● **TASK TO COMPLETE**: Report every line in the listing below where the string "owner" shows up.

● **LISTED RECORDS**:

== == ==

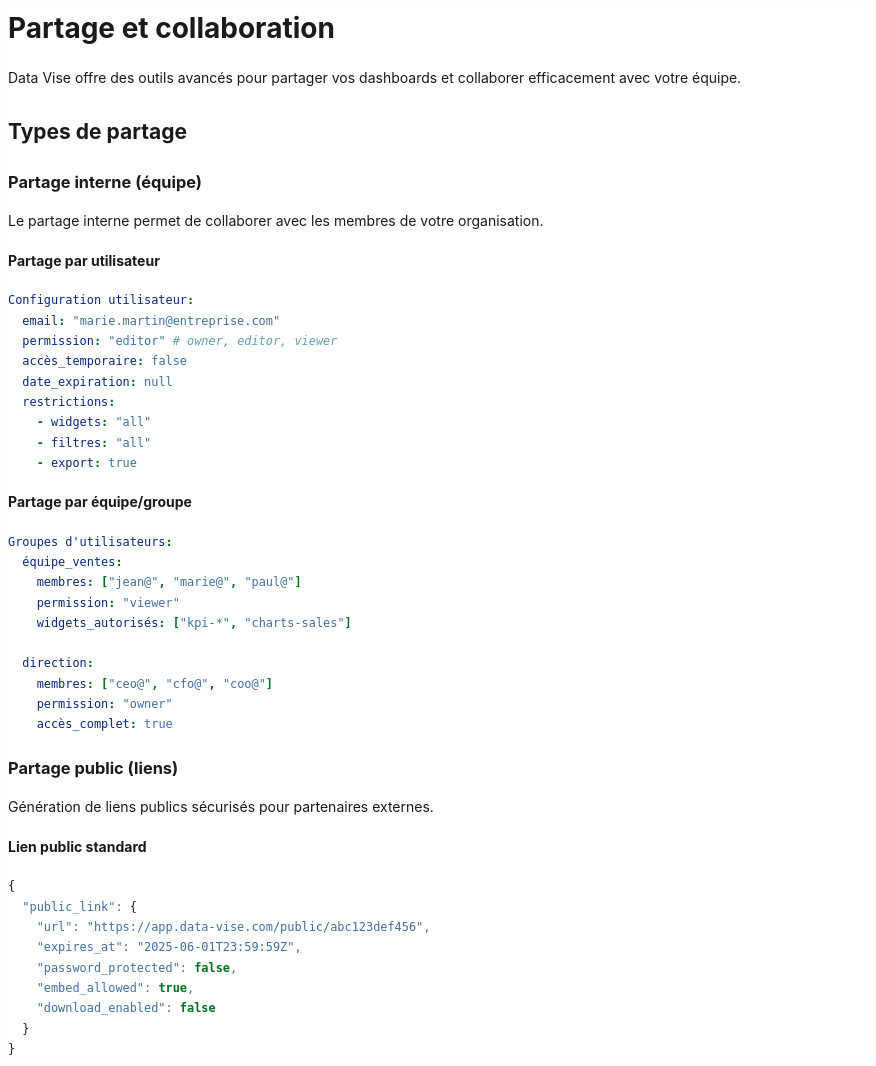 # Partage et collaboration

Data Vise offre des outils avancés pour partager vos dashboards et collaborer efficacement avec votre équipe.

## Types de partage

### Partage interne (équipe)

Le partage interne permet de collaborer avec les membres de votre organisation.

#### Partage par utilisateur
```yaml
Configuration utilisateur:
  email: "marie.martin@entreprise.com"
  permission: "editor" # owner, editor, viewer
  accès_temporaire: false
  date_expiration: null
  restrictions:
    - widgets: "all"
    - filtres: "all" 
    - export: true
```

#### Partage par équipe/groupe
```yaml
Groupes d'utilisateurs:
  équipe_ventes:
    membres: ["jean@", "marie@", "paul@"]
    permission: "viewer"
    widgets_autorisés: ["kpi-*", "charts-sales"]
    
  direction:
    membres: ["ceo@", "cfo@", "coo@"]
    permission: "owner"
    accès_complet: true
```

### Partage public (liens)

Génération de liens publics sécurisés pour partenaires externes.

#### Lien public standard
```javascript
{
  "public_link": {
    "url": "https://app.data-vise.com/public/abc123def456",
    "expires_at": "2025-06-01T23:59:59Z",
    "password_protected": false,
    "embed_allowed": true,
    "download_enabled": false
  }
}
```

== == ==

● **ANSWER BOX**:
  permission: "editor" # owner, editor, viewer
    permission: "owner"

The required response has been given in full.